Analysis of the clinical features and genetic mutation of spinocerebellar ataxia type 6 from Chinese kindreds

VernacularTitle:脊髓小脑型共济失调6型患者的临床特征及基因突变分析
Author: Bo XU ; Beisha TANG ; Yuhu ZHANG
Publication Type:Journal Article
Keywords: spinocerebellar ataxia type 6; clinical features; trinucleotide repeat; allele
From: Journal of Clinical Neurology 1988;0(02):-
CountryChina
Language:Chinese
Abstract: Objective To study the clinical features and genetic mutation frequency of spinocerebellar ataxia (SCA) type 6 from Chinese kindreds.
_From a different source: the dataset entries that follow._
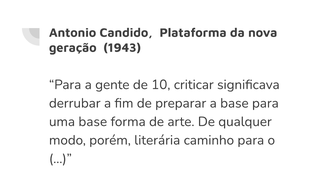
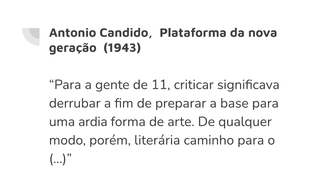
10: 10 -> 11
uma base: base -> ardia
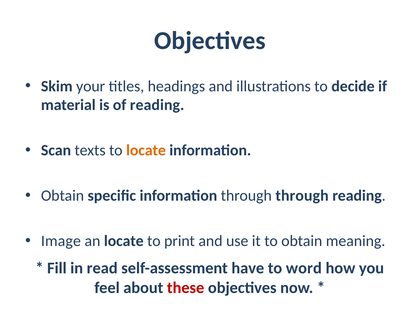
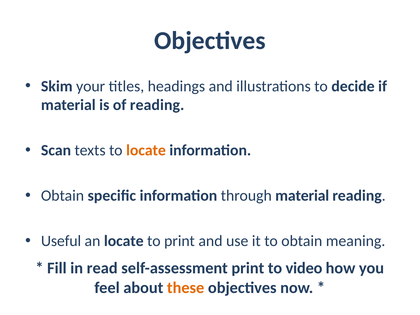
through through: through -> material
Image: Image -> Useful
self-assessment have: have -> print
word: word -> video
these colour: red -> orange
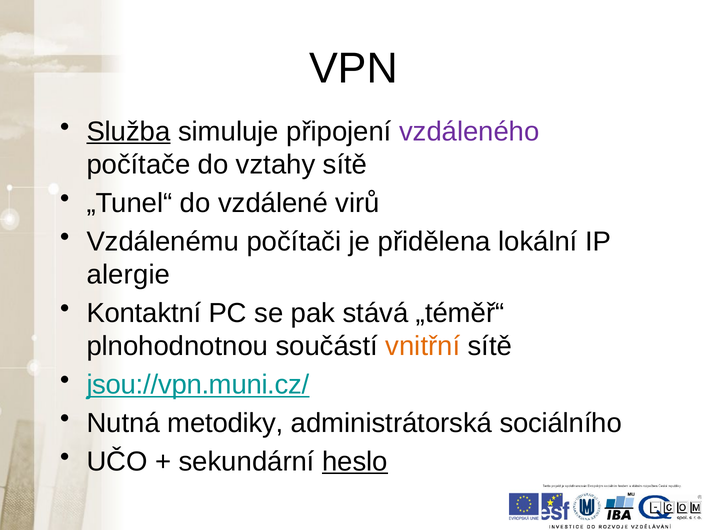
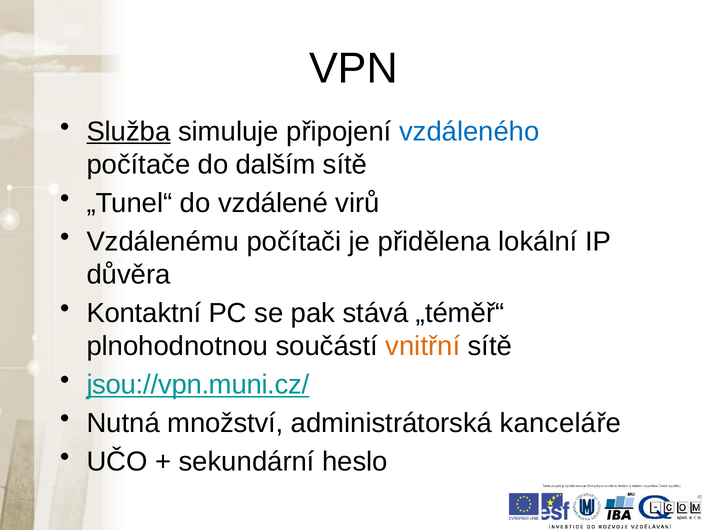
vzdáleného colour: purple -> blue
vztahy: vztahy -> dalším
alergie: alergie -> důvěra
metodiky: metodiky -> množství
sociálního: sociálního -> kanceláře
heslo underline: present -> none
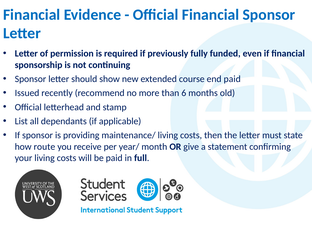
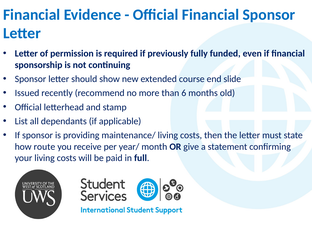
end paid: paid -> slide
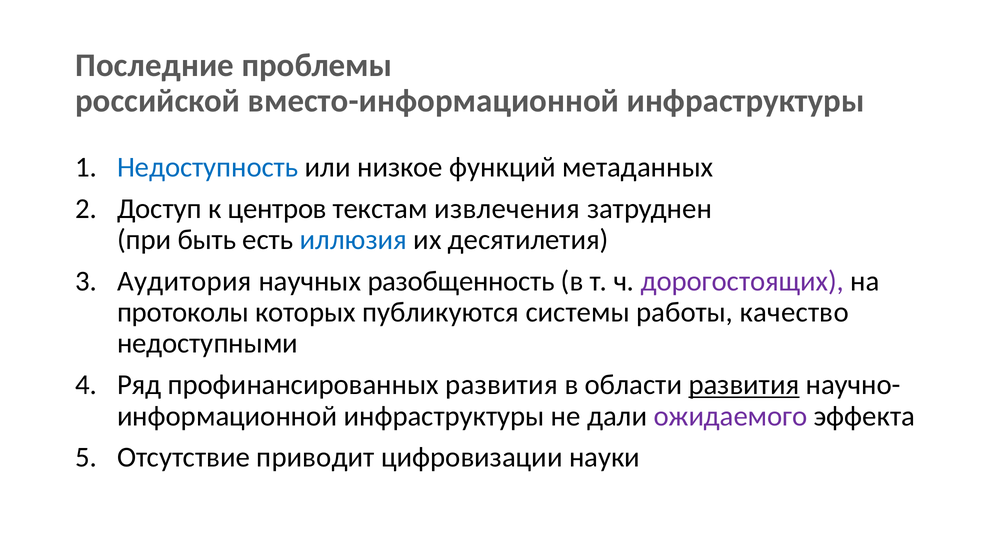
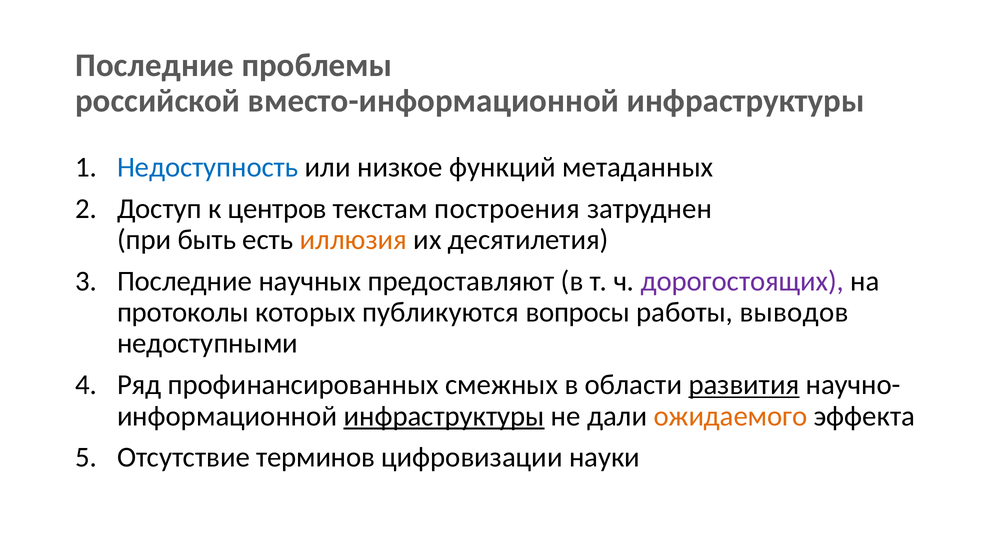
извлечения: извлечения -> построения
иллюзия colour: blue -> orange
Аудитория at (184, 281): Аудитория -> Последние
разобщенность: разобщенность -> предоставляют
системы: системы -> вопросы
качество: качество -> выводов
профинансированных развития: развития -> смежных
инфраструктуры at (444, 416) underline: none -> present
ожидаемого colour: purple -> orange
приводит: приводит -> терминов
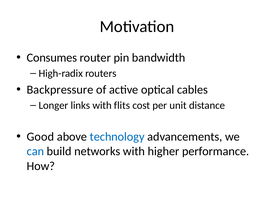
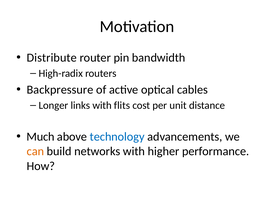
Consumes: Consumes -> Distribute
Good: Good -> Much
can colour: blue -> orange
Methods The SCA6 (CAG)n trinucleotide repeat mutations were detected using polymerase chain reaction (PCR) and polyacrylamide gel electrophoresis (PAGE) techniques in 330 patients with autosomal dominant SCA from 160 kindreds and 77 sporadic SCA patients, and the abnormal alleles fragments were sequenced by ABI377 DNA sequencing machine. The clinical features were assessed and cranial MRI examinations were performed in these patients.Results 6 patients from 4 SCA6 Chinese kindreds had abnormal SCA6 alleles with CAG repeat expanded to 25 and 26, respectively, of which 2.5% was about the positive rate, while CAG repeat of normal SCA6 allele ranged from 5 to 17. The basic characteristics of SCA6 patients were slowly progressive cerebellar ataxia and purely cerebellar atrophy.Conclusion SCA6 is one seldom subtype of SCA in Chinese patients with its characteristics both in clinic and imaging in contrast to other subtypes.